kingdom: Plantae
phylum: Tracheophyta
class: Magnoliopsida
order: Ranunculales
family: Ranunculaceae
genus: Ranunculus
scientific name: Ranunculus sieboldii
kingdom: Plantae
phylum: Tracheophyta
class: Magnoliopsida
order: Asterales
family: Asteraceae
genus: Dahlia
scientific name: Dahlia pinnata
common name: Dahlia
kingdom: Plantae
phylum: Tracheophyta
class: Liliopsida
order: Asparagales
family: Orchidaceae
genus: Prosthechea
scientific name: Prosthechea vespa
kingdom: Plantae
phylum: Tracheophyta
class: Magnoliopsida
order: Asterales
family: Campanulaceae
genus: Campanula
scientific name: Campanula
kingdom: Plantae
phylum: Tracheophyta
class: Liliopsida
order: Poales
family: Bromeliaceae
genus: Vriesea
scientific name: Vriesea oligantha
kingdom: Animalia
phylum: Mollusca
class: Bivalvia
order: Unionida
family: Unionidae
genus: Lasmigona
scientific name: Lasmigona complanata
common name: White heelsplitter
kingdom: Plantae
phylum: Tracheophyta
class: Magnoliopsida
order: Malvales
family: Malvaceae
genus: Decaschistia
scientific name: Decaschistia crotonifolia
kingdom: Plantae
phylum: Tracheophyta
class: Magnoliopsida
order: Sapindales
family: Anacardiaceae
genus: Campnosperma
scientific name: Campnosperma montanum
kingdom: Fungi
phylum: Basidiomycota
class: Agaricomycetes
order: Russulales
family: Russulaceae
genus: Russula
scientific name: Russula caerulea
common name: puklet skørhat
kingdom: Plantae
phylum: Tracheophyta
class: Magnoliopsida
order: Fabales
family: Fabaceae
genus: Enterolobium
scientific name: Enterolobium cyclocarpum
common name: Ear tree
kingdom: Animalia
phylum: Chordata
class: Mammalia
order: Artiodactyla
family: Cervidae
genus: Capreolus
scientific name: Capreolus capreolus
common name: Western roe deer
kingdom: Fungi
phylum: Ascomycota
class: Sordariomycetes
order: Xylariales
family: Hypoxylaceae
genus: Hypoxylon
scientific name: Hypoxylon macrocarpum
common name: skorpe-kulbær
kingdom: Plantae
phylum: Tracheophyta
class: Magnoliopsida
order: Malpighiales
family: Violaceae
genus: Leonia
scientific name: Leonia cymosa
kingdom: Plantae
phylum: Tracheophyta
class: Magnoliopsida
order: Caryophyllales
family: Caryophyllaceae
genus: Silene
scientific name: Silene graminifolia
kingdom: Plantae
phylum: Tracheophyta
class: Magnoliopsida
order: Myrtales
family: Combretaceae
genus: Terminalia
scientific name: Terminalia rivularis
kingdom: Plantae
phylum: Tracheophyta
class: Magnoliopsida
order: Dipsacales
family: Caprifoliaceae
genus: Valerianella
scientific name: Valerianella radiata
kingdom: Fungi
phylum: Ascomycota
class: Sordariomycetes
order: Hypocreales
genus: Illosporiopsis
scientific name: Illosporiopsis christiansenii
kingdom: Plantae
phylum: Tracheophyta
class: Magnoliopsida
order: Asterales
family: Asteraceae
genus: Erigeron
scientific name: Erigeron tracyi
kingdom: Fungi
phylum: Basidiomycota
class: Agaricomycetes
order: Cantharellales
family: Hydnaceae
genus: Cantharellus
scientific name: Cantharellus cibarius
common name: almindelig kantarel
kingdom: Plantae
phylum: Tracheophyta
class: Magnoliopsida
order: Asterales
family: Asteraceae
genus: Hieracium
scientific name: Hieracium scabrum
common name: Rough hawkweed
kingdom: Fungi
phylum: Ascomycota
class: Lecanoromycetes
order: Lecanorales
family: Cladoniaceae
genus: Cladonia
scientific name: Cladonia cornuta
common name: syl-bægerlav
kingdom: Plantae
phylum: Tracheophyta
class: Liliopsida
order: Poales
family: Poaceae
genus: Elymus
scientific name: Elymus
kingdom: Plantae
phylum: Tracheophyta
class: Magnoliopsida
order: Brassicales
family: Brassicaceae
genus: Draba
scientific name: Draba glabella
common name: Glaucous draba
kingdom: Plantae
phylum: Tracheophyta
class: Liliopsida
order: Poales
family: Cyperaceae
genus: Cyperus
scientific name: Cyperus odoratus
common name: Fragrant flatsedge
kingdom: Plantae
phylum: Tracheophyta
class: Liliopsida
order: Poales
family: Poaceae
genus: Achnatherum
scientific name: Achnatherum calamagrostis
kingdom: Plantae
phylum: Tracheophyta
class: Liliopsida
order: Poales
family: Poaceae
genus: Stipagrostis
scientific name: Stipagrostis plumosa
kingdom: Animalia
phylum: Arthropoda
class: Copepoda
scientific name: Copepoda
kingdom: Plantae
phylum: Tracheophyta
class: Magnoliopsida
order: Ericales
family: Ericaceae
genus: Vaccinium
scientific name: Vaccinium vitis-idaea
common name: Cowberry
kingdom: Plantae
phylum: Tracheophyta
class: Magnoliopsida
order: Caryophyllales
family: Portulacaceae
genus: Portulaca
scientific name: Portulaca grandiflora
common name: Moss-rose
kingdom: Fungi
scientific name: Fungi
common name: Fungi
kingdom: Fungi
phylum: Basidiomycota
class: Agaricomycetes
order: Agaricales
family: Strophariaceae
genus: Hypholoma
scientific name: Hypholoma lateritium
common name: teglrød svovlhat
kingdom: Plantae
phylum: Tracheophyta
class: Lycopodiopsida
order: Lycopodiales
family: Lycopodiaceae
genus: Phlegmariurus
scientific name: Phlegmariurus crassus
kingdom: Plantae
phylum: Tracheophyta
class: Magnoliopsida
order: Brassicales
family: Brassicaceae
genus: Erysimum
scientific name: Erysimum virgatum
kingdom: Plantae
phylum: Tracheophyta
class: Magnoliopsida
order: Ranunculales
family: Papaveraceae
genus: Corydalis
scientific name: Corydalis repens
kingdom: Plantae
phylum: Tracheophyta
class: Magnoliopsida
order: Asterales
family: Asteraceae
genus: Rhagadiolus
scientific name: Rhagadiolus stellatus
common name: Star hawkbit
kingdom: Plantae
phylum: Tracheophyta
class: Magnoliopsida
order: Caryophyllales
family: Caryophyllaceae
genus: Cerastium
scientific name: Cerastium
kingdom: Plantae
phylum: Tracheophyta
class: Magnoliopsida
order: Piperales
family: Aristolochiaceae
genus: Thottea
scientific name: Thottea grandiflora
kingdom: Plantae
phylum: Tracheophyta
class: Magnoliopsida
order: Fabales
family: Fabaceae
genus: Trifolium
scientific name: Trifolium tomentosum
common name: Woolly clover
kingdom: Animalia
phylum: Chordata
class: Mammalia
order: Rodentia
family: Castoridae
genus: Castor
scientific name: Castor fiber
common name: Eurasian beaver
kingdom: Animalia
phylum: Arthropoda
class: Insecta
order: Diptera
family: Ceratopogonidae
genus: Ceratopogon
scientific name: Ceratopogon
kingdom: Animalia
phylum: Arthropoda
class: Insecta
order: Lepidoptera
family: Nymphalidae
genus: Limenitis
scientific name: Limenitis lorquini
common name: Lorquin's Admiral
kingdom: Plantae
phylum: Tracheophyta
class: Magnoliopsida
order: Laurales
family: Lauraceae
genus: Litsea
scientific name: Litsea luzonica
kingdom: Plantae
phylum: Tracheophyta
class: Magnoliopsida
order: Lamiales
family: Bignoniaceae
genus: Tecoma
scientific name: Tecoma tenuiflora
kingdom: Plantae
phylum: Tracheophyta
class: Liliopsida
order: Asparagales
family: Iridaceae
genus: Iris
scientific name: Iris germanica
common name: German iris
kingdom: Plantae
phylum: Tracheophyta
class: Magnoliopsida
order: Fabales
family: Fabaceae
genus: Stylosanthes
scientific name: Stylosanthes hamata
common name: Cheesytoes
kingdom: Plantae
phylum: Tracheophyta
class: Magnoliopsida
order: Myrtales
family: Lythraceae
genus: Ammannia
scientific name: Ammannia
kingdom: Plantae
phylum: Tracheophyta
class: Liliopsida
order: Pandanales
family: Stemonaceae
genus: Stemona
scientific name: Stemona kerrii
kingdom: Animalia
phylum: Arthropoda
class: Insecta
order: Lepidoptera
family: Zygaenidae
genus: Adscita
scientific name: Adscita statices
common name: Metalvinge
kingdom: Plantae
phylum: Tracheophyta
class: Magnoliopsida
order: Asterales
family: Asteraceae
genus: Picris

######

# [PROBLEM TO SOLVE]
Quote word for word the stretch of the data from the line containing "scientific name: Ceratopogon" through the line containing "genus: Ammannia", including both of those lines.

# [REPLY]
scientific name: Ceratopogon
kingdom: Animalia
phylum: Arthropoda
class: Insecta
order: Lepidoptera
family: Nymphalidae
genus: Limenitis
scientific name: Limenitis lorquini
common name: Lorquin's Admiral
kingdom: Plantae
phylum: Tracheophyta
class: Magnoliopsida
order: Laurales
family: Lauraceae
genus: Litsea
scientific name: Litsea luzonica
kingdom: Plantae
phylum: Tracheophyta
class: Magnoliopsida
order: Lamiales
family: Bignoniaceae
genus: Tecoma
scientific name: Tecoma tenuiflora
kingdom: Plantae
phylum: Tracheophyta
class: Liliopsida
order: Asparagales
family: Iridaceae
genus: Iris
scientific name: Iris germanica
common name: German iris
kingdom: Plantae
phylum: Tracheophyta
class: Magnoliopsida
order: Fabales
family: Fabaceae
genus: Stylosanthes
scientific name: Stylosanthes hamata
common name: Cheesytoes
kingdom: Plantae
phylum: Tracheophyta
class: Magnoliopsida
order: Myrtales
family: Lythraceae
genus: Ammannia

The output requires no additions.